1. Provide Quebec with a real industrial development strategy and timber growth policy.
2. Increase Quebec’s forestry heritage in a context of integrated resource management and sustainable development.
3. Grant regions new responsibilities for the management of forests on government lands. 
4. Offer companies the possibility of protecting part of their stocks and of creating a competitive market for timber from forests on government lands.
5. Give assurance that forestry management takes account of the reality of climate change.


These five objectives are supported by nine guidelines that indicate more precisely the direction in which the government seeks to move Quebec’s foresters:


• Encourage the development of resources by zoning the forestry territory. This means dedicating portions of the territory to protected areas, to ecosystem management, and to intensive silviculture.

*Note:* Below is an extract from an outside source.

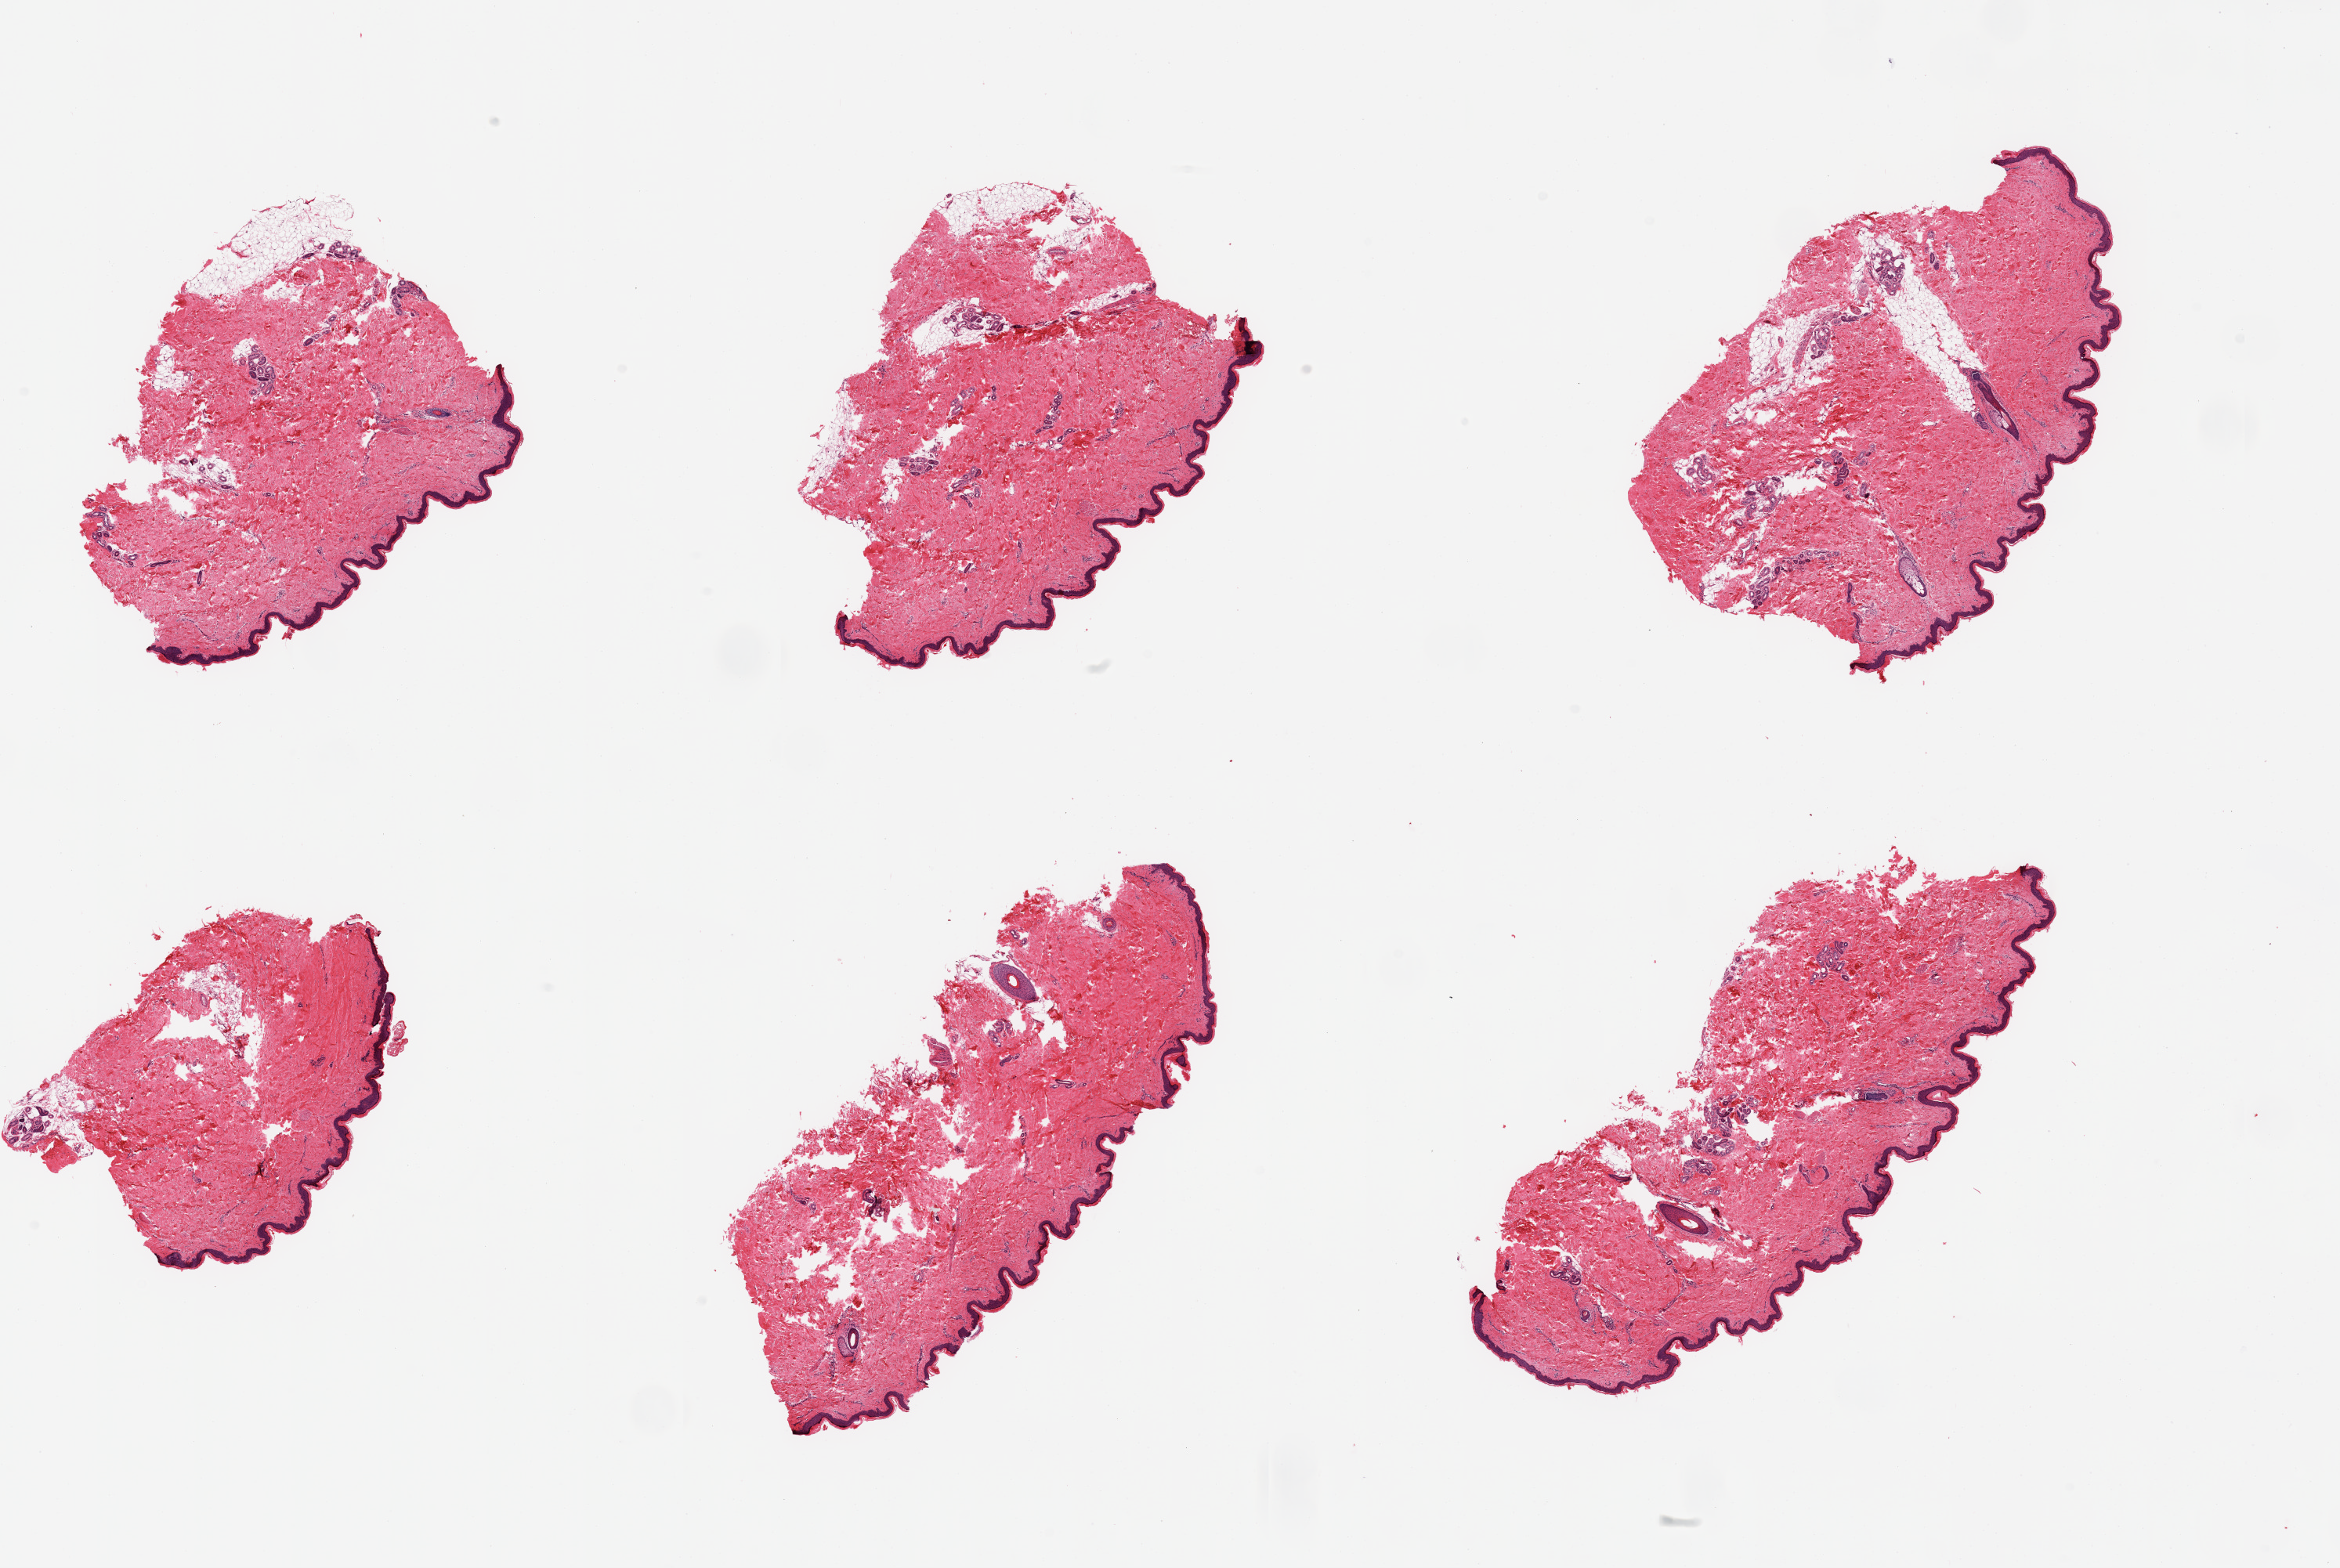
Digitized hematoxylin and eosin (H&E)-stained section — a low-resolution overview of the entire scanned area, about 23.6 x 15.8 mm; PAXgene-fixed, paraffin-embedded tissue; section of skin of lower leg (target tissue); donor tissue sample. Male donor.
- review note (as recorded): 6 pieces, trace dermal fat; squamous epithelium is ~50-60 microns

• Refocus the role of the Ministry on its fundamental responsibilities, namely strategic concerns and assuring consistency throughout the province.


• Give regional officials responsibility for management of forests on government lands. It should be noted, however, that this guideline gives rise to a number of queries, because the regional entity in question is not defined, nor are its specific responsibilities.


• Entrust the carrying out of forestry activities to certified management companies. By this measure, the Ministry states that it wants to “recognize the forest management industry as a major agent in the operational planning and carrying out of forestry activities, in order to improve their quality.”


• Encourage forestry administration to be focused on the achievement of sustainable results and the transfer of responsibilities to administrators and planners. Here too, since these responsibilities derive from the role played by the regions, it is difficult to measure the importance of this proposal. But ideally, it should give forestry professionals greater decision-making power.


• Ensure a stable stock of forestry products by establishing priority rights. This is a major measure for the forestry industry. In practical terms, the present holders of CAAF contracts would receive rights and would have priority in purchasing, at the market price, a specific volume of public timber. This volume would correspond to 75% of their present volume.


• Establish a competitive market for timber coming from forests on government lands. Simply put, that means that the remaining 25% of the available volumes would be auctioned. A sales office for public land timber could be set up to handle the transactions.


• Create a silvicultural investment fund to finance intensive silviculture. This is clearly a measure that affects us directly. Since 2002, the AETSQ has been urging the government to establish such a fund to ensure the stability of silvicultural activities.


• Provide a strategy of industrial development based on value-added products. This is a move to promote the use of forestry material in non-residential construction and to encourage product diversification.
As can be seen, we have a heavy agenda again this year. Consultations are already taking place in the various regions. The Minister would like to draft legislation in June as a preamble to holding a parliamentary commission in the fall. If everything takes place as expected, the draft legislation would be adopted next December. Is this too fast? We have only a few months to rebuild a regime that has taken years to become established. The train is leaving; we must get aboard!